● TEXT PROVIDED
━━━━━━

The logic here is that AI systems favour content they can cite cleanly. A wall of flowing prose is harder to excerpt than a clearly-structured page with a direct answer in the opening paragraph. This aligns with good writing principles anyway - get to the point quickly.


How Athenic's SEO Engine Handles On-Page Optimisation

Running through this checklist manually for every page is time-consuming. For sites with hundreds or thousands of pages, it is practically impossible to do consistently without tooling.

Athenic's AI SEO Engine automates on-page analysis across your site. It identifies title tag issues, flags missing schema, highlights internal linking gaps, and checks content quality signals - then generates optimised content and meta data directly. Rather than a static report you have to act on yourself, it produces the fixes as well.

For businesses publishing content regularly, the compounding value is significant. Every new post goes live already optimised. Every existing post gets flagged when it becomes stale. The result is a site that improves continuously rather than receiving periodic manual attention.

━━━━━━

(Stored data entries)
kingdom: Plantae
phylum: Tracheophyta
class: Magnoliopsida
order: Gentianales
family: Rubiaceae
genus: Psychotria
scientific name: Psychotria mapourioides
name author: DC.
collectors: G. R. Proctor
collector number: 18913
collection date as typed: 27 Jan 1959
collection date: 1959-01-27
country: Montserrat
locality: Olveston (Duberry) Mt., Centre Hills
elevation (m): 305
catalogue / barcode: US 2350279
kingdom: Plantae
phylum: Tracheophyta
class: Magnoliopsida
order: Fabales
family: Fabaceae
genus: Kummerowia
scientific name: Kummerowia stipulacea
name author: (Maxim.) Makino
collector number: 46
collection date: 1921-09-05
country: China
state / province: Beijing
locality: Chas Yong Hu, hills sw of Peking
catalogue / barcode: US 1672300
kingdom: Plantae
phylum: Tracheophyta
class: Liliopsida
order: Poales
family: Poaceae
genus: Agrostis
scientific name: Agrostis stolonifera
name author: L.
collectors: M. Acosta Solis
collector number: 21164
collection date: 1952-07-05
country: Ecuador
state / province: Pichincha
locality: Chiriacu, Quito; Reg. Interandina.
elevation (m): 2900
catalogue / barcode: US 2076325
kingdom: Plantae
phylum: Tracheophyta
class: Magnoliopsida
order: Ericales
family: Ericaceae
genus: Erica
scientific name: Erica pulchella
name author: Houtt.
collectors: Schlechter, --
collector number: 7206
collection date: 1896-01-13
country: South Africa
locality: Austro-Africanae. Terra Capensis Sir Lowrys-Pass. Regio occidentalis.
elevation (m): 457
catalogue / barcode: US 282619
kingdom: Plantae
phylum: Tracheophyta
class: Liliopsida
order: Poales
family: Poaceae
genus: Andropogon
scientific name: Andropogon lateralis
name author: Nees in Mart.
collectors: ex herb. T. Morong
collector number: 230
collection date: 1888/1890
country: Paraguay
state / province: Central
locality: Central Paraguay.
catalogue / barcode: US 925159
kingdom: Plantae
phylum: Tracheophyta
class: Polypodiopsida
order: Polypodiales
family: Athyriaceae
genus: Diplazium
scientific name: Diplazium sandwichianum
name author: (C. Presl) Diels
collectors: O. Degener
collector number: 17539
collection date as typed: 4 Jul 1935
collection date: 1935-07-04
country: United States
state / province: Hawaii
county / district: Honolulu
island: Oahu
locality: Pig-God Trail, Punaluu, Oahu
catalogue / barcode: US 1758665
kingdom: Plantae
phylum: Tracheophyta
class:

━━━━━━

● REQUIRED WORK
**A)** In the text on on-page SEO, what does Athenic's AI SEO Engine produce besides identifying problems?
**B)** Carry on the text about on-page SEO from its final sentence.

● SOLVED TASKS
**A)** It generates optimized content and meta data directly, producing the fixes instead of only a static report.

**B)**
You can explore more about how AI is transforming SEO tactics and what that means for your content strategy.


Frequently Asked Questions

What is the difference between on-page SEO and technical SEO?

On-page SEO refers to optimisations you make to the content and HTML of individual pages - title tags, content quality, internal links, schema markup, and so on. Technical SEO refers to site-wide infrastructure: crawlability, indexability, site speed, security (HTTPS), XML sitemaps, and structured data at scale. There is overlap, but the distinction matters because they require different skill sets and tools. Most businesses should address technical SEO first (since technical issues can block everything else) and then layer on-page work on top.

How long does on-page SEO take to work?

It varies. For a new page on an established domain, you might see movement within a few weeks. For a new domain targeting competitive keywords, it can take six months or more. On-page changes tend to show results faster than link building, but patience is required. Track your pages in Google Search Console and give changes at least 60 to 90 days before drawing conclusions.

Does keyword density still matter in 2026?

Not as a specific percentage target. Google's algorithms are sophisticated enough to understand topic relevance without requiring exact keyword repetition at a fixed rate. What matters is that your primary keyword appears naturally in the title, H1, and throughout the content - and that your content covers the topic with enough depth. Forcing a keyword to appear every 100 words is counterproductive and reads badly.

Should I optimise a page for one keyword or multiple keywords?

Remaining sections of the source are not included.